Zresztą nie tylko o wymioty chodzi. Organizm w nieważkości robi nam więcej numerów. I nie chodzi mi o skutki długotrwałego przebywania w przestrzeni – zaniki mięśni czy odwapnienie kości. Zróbmy krótki przegląd:

Bekanie – czynność na Ziemi normalna, choć wykonywana (w naszej kulturze) dyskretnie. To normalne, bo procesy zachodzące w żołądku powodują wytwarzanie gazów. Treść pokarmowa zostaje na dole, gazy gromadzą się na górze i ulatują przez przełyk. Beee! I po sprawie. A tymczasem w nieważkości nie następuje przestrzenny rozdział treści od gazów. Nacisk na żołądek rośnie, następuje beknięcie i… wylatuje znacznie więcej, niż byśmy sobie życzyli.

Rosyjska toaleta kosmiczna. Fot. Claus Ableiter

Rosyjska toaleta kosmiczna. Fot. Claus Ableiter

Oddawanie moczu – tu nie jest tak groźnie, ale wygodnie też nie. Pomijam działanie kosmicznej toalety, bo te są już całkiem wygodne. Chodzi znowu o fizjologię. Na Ziemi mocz gromadzi się na dole pęcherza i stopniowo wypełnia go zwiększając nacisk. Najpierw czujemy lekkie parcie, potem coraz mocniejsze. W kosmosie mocz „lata” sobie swobodnie nie wywierając specjalnego nacisku. Dopiero gdy pęcherz jest już prawie pełny zaczynamy odczuwać gwałtowną chęć pójścia (ok, polecenie) do toalety. Trzeba pamiętać o tym, by sikać nie w miarę potrzeby, a regularnie.

Pot – w kosmosie pot nie spływa. Za to formuje takie urocze kuleczki, które odrywają się od skóry i włosów i krążą po kabinie.

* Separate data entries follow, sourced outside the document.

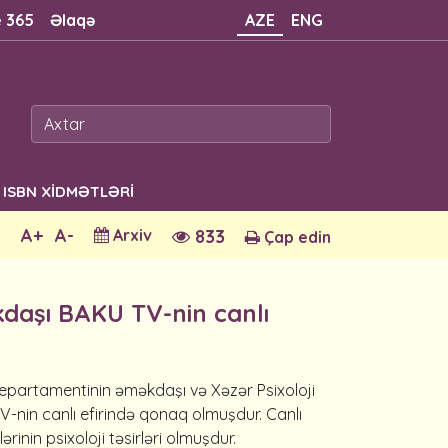
e 365
Əlaqə
AZE
ENG
ISBN XİDMƏTLƏRİ
A+
A-
Arxiv
833
Çap edin
daşı BAKU TV-nin canlı
 departamentinin əməkdaşı və Xəzər Psixoloji
-nin canlı efirində qonaq olmuşdur. Canlı
nin psixoloji təsirləri olmuşdur.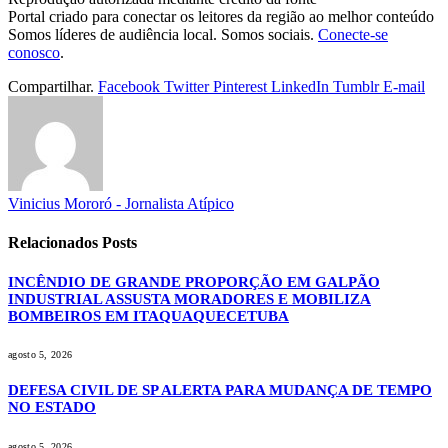
Portal criado para conectar os leitores da região ao melhor conteúdo
Somos líderes de audiência local. Somos sociais.
Conecte-se
conosco
.
Compartilhar.
Facebook
Twitter
Pinterest
LinkedIn
Tumblr
E-mail
Vinicius Mororó - Jornalista Atípico
Relacionados
Posts
INCÊNDIO DE GRANDE PROPORÇÃO EM GALPÃO
INDUSTRIAL ASSUSTA MORADORES E MOBILIZA
BOMBEIROS EM ITAQUAQUECETUBA
agosto 5, 2026
DEFESA CIVIL DE SP ALERTA PARA MUDANÇA DE TEMPO
NO ESTADO
agosto 5, 2026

Powoli zmierzają do wyciągu powietrza, ale po drodze trafiają na innych członków wyprawy. Mniam.

Zatoki – chyba każdy był kiedyś przeziębiony na tyle, by mieć zatkany, opuchnięty nos i zablokowane zatoki. Paskudne uczucie. No więc nieważkość gwarantuje je zawsze. Chodzi o nasz układ krwionośny, który przystosowany jest do grawitacji ściągającej krew ku dolnym partiom ciała. Gdy przestajemy odczuwać przyciąganie, znacznie więcej krwi trafia do głowy. Tu znowu fragment z „Ciężaru nieważkości”:

Puls mam miarowy – wspomina Hermaszewski. – Każde uderzenie serca potęguje to wrażenie. Serce czuję w skroniach i oczach, jakby przemieściło się do głowy. Czuję w niej coraz silniejsze pulsowanie i wzrastający, dokuczliwy ucisk. Wydaje mi się, że jestem jedną wielka głową, która wypełnia całą kabinę.

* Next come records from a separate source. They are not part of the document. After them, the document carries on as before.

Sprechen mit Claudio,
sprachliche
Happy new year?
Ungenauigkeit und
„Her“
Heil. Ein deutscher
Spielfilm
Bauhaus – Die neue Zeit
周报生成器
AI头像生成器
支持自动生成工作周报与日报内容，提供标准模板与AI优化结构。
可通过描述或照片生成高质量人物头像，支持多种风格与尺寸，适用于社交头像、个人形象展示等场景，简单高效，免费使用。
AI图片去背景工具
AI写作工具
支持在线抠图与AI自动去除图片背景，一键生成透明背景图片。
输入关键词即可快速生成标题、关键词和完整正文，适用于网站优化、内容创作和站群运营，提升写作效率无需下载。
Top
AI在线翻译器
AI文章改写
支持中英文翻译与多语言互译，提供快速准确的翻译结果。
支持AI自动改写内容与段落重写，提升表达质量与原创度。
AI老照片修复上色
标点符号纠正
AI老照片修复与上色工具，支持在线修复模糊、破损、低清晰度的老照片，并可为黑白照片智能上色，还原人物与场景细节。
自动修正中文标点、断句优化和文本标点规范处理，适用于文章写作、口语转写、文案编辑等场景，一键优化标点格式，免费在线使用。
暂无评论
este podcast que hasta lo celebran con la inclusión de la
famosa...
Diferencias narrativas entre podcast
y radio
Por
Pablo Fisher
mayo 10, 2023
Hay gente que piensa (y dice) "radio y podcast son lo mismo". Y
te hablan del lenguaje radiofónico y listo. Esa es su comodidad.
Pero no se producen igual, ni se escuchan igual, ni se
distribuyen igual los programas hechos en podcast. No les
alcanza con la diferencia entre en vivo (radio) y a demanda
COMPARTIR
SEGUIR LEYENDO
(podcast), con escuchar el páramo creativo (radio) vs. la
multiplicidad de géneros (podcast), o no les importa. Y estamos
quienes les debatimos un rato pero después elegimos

Jednym z efektów jest brak odpływu śluzu z zatok. Efekt – uczucie rozpierania, ból głowy. Jeśli do tego, o zgrozo, dojdzie katar, to mamy kata(r)strofę. Doznała jej załoga Apollo 7, w której Walter Schirra zawlókł na pokład zwykły ziemski katar. Loty był fatalny. Załoga czuła się tak źle, że buntowała się przeciw poleceniom z Ziemi. Trwający prawie 11 dni lot pełen był sporów i awantur o byle drobiazg. W efekcie dwóch członków załogi nigdy już nie poleciało w kosmos – NASA uznała, że mogą stwarzać w przyszłości problemy.

By nie ciągnąć tej litanii mniejszych i większych dramatów dodam tylko, że na kosmicznych turystów czekają łzawiące oczy, rozregulowany rytm dobowy, denerwujące rozbłyski w oczach i konieczność znoszenia swojego towarzystwa na dobre i złe przez 5 dni bez przerwy.

Tak, nadal bardzo chciałbym polecieć w kosmos. Z pewnością nie odważyłbym się – mój błędnik nie akceptuje ekscesów. Dość powiedzieć, że narzygałem do szybowca mistrzowi świata, z którym startowałem z wyciągarki. 🙂

Po prostu warto pamiętać o jednym: nieważkość jest stanem, w którym zawodzi bardzo wiele systemów naszego organizmu. Oczywiście można z tym żyć. Oczywiście człowiek jest chętny do poświęceń (przynajmniej do czasu, kiedy najlżejszy ruch głowy nie wywołuje fali mdłości i bólu. Mieliście kiedyś potężnego kaca? Bo w kosmosie to kosmiczny kac!).

Ale nie udawajmy, że „kosmiczna turystyka” to takie Bali/Malediwy/Kanary, tyle, że z lepszymi widokami. Bo można wrócić z iście kosmiczną traumą.